What to order? Try the chicken or veal al marsala. The Marsala sauce here is wonderful. I could spoon it up like soup. Lots of people one night were ordering veal saltimbocca-- rolls of veal, prosciutto and cheese held together with long, slim skewers. The dish seemed rich and salty to me so I ate only a little and took the rest home. The result is a testimonial for doggy bagging. Reheated, the veal displayed mellow flavors that had been subdued on the first go round. Sage and garlic came to the fore, balancing the richness of the cheese and saltiness of the prosciutto.
Rigatoni with pesto sauce--a creamy version with subtle basil flavor--was nice. And I liked the soft but chewy risotto. The porcini mushrooms specified on the menu were replaced in the risotto by ordinary mushrooms. But at least the waiter pointed that out in advance.
Fresh tuna baked with mozzarella di bufalo, sliced tomatoes and basil sounded interesting but didn't work, in my opinion. The heavy, gray slabs of tuna simply did not meld with the other components. But I can't say that about scampi spumanti-- shrimp with fresh tomatoes, arrugula and a light but spicy sauce on a bed of fettuccine. I'd order that one again.

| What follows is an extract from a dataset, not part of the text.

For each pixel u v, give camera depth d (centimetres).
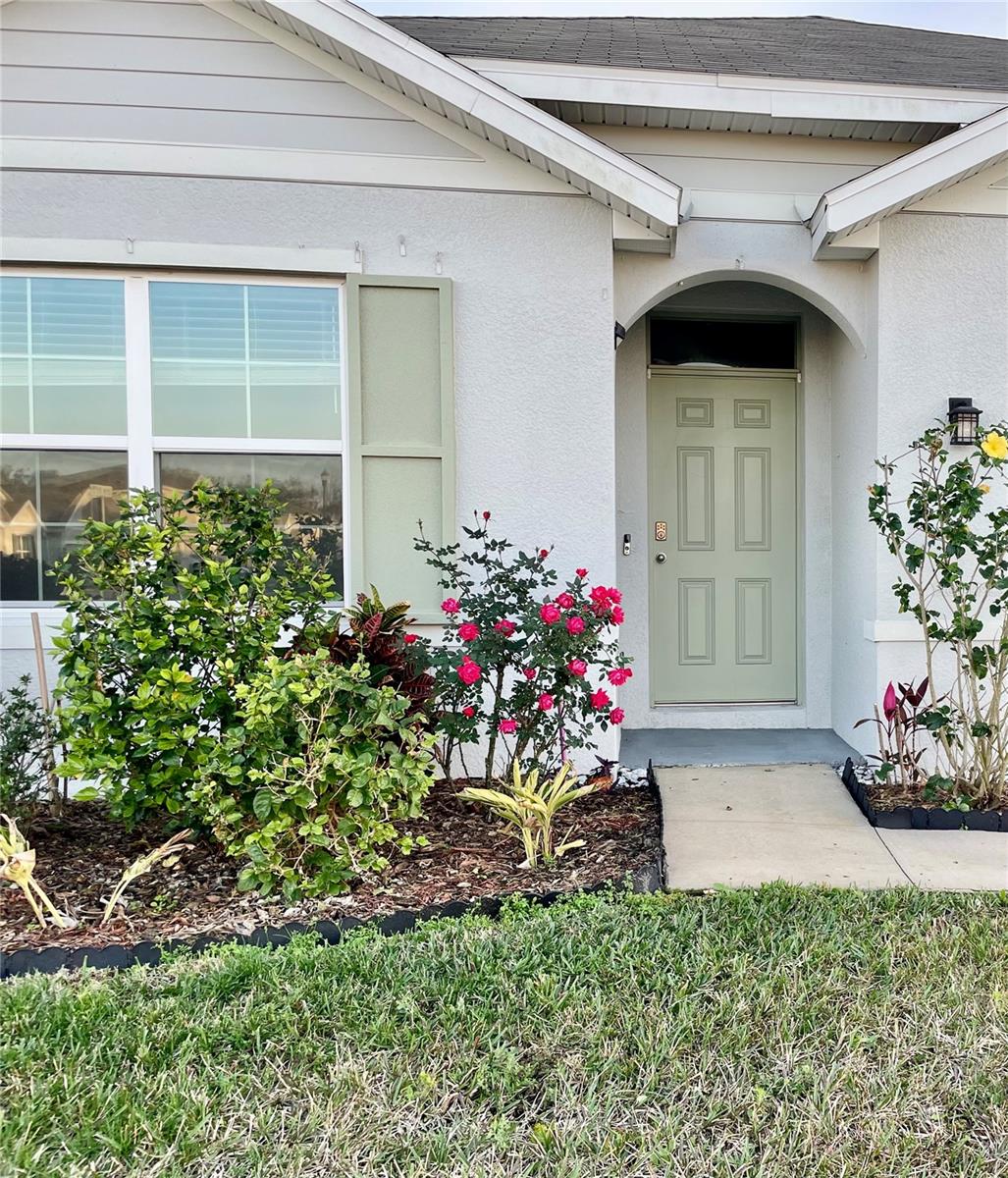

A cream sauce over veal tortellini had no taste, but fettuccine with chicken and Champagne cream sauce was fine. There are sandwiches, calzone, an interesting carpaccio with artichoke hearts, traditional soups (minestrone, pasta e fagioli and stracciatella) and occasional specials. If you have any room for dessert after this hearty food, Magia offers a wicked chocolate fantasy cake and a good, not very sweet tiramisu. One night, I saw the prettiest fruit tarts imaginable. Unfortunately, I was too full to try one, and they didn't appear again.
Given the Italian accent, you would expect an Italian chef or certainly an Italian owner. But Magia has neither. Peggy McConnell is the proprietor. Omri Siklai, the amiable young chef, is from Israel.
Entrees (top price is $13.95) come with a choice of vegetables or angel hair pasta with tomatoes, garlic and basil. Pastas are $6.50 up; pizzas are $7.50 to $12.95, and you can have a bowl of minestrone for $3.50.
All wines listed can be ordered by the glass or bottle. Among the reds, try the Sicilian Duca di Salaparuta. It is easy to drink and suits anything but the lightest fish dish.
Magia, Caffe Italiano, 7661 Melrose Ave., Los Angeles; Call (213) 653-5364 for reservations. Open from 11:30 a.m. to 3 p.m. and from 6 p.m. to midnight Tuesday through Friday; from noon to midnight Saturday and from 5 to 10 p.m. Sunday. Closed Monday. Accepts MasterCard, Visa, American Express and Diner's Club. Street parking.